Menurut berita-berita di media cetak dan eletronik, konon pemimpin (Gubernur)
daerah ini begitu merakyat. Kardi namanya.
Kardi. Iya, pak Kardi—sebelum jadi
gubernur, asalnya memang orang berada. Punya harta melimpah tujuh turunan.
Tetapi meskipun kaya raya dia tak sombong. Juga congkak. Dunia seniman adalah
profesi yang ia geluti sebelumnya. Selain mahir menulis puisi dan cerpen, juga
menulis naskah drama, sesekali juga tampil di panggung-panggung bermain teater
dan drama bersama rekan-rekannya. Hampir setiap hari di berbagai media, karya
berupa cerpen dan puisinya dimuat. Pun karir politiknya mentereng sejak ia
mencoba terjun, terlibat di salah satu partai yang baru berdiri di negeri ini.
Sehari-hari ia disibuki aktivitas seni. Tak heran sebagian orang memanggilnya
seniman. Sesekali juga ikut serta dalam acara-acara politik. Kalau tidak lagi ada
kegiatan partai, ia pasti nongol di Taman Budaya, kalau tidak di situ, ia pasti
lebih memilih rumah sebagai tempat bersemedi; duduk depan laptop berteman
segelas kopi dan sebungkus rokok di sampingnya, merampungkan tulisan-tulisan.
Baginya, rumah adalah satu-satunya tempat paling indah. Bukan Mall. Bukan pula
bangunan bertingkat, gedung pencakar langit.
Tetapi, sejak menang dalam pemilihan
Gubernur, ia lebih banyak sibuk dengan urusan-urusan yang berbalik seratus
derajat dengan apa yang digeluti sebelumnya. Meski demikian, ia tak pernah lupa
begitu saja akan dunia yang melahirkan dan membesarkan namanya: dunia seni.
Pada saat pemilihan waktu itu, dia adalah salah satu wajah pendatang baru
sebagai kondidat. Dalam setiap kampanye ia selalu ditemani para seniman-seniman.

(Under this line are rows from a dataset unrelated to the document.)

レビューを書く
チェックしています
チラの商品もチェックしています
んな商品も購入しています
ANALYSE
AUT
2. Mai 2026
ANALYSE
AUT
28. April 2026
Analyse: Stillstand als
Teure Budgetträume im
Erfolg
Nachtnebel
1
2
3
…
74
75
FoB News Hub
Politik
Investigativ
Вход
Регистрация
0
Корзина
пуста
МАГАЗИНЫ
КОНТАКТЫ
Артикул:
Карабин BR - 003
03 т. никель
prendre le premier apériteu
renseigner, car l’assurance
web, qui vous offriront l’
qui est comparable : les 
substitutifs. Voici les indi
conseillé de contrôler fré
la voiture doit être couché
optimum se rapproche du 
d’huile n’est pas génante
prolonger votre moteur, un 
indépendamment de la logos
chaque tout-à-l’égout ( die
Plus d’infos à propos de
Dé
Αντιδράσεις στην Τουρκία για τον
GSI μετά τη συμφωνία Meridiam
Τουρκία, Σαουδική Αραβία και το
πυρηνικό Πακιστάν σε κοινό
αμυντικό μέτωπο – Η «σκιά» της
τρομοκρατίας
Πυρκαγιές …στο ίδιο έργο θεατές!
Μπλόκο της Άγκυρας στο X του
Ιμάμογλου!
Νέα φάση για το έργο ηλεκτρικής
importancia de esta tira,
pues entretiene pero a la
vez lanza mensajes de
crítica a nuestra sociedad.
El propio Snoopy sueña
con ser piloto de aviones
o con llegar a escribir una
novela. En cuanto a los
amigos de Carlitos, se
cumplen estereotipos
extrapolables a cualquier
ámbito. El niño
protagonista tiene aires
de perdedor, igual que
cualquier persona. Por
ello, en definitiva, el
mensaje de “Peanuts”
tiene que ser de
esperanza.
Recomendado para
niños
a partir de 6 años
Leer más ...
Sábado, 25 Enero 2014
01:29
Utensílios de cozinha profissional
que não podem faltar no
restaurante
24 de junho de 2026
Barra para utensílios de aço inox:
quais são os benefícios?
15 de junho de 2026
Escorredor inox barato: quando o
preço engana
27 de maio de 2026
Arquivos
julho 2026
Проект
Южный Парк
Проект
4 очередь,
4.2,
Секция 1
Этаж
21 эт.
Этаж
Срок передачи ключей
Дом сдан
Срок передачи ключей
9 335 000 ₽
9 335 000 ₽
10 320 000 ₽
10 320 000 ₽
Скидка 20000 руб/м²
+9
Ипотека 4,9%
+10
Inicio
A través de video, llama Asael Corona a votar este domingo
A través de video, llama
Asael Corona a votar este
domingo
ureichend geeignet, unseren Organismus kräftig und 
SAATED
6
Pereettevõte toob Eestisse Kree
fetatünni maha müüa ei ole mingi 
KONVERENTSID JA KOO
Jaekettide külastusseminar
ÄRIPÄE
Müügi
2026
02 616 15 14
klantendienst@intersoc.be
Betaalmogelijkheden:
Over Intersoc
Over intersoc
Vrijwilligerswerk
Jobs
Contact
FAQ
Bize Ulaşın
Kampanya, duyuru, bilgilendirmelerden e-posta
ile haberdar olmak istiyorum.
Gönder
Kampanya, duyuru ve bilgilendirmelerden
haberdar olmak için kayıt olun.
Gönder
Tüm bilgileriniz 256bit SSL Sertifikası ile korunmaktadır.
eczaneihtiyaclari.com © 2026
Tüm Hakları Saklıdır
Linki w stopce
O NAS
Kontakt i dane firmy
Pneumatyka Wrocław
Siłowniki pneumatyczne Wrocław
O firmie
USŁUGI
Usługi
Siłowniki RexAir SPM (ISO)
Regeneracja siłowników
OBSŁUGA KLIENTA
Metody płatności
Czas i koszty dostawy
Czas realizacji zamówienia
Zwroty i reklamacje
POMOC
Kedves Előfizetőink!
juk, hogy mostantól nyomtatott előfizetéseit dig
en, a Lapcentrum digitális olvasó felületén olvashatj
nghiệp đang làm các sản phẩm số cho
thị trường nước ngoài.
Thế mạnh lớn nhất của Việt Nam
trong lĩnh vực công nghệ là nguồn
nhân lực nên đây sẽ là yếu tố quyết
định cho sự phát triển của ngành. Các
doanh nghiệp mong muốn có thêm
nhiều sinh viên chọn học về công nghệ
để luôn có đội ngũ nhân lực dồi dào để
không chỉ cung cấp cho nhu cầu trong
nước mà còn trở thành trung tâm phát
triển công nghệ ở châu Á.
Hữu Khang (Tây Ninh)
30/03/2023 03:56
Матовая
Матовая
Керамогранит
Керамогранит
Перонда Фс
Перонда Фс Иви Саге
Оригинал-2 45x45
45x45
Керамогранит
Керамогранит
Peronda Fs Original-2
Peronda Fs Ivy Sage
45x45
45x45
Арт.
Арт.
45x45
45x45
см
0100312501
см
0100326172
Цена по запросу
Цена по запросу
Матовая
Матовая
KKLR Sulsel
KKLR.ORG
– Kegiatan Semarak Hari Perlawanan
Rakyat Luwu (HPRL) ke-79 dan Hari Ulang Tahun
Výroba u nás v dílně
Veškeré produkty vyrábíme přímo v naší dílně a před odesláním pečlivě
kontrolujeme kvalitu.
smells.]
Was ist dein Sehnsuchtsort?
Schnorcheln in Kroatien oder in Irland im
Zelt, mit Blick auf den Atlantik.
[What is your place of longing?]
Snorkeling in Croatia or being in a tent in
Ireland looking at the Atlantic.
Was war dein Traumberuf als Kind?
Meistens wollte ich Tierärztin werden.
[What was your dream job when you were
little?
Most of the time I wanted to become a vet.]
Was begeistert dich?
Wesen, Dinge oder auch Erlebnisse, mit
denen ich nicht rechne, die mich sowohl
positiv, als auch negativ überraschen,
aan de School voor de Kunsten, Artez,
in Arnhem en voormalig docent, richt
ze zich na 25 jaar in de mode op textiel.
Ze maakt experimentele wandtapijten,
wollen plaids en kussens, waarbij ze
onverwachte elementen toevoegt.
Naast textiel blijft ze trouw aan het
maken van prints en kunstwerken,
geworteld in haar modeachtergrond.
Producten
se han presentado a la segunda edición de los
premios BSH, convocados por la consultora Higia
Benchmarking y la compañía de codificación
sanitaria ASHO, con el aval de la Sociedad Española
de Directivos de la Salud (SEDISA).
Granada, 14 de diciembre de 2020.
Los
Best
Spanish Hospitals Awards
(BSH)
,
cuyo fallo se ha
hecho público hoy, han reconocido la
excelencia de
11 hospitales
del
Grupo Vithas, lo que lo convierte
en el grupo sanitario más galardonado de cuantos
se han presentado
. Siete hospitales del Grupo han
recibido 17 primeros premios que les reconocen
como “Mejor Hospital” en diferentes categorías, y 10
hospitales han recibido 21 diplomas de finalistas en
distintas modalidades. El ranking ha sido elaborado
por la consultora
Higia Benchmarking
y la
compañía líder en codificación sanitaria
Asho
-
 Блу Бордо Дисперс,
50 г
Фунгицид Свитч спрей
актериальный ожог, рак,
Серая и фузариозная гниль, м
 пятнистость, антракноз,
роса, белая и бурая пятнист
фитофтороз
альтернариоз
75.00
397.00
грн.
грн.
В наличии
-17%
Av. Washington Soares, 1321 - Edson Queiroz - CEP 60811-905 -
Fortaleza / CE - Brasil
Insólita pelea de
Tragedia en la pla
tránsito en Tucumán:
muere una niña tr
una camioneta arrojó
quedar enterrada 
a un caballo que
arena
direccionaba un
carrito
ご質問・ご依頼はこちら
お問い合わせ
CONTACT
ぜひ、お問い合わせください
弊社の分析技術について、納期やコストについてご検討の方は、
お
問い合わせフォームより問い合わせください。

Sastra adalah salah satu modal yang ia jadikan sebagai slogan kampanye, selain
pendidikan, kemiskinan dan pembangunan.
Ia seniman yang sering diberitakan banyak
media, cetak-online. Kalau dulu muncul karena karya-karyanya berupa sajak,
cerpen dan kritik sastra, tetapi sekarang, ia muncul dengan wajah berbeda.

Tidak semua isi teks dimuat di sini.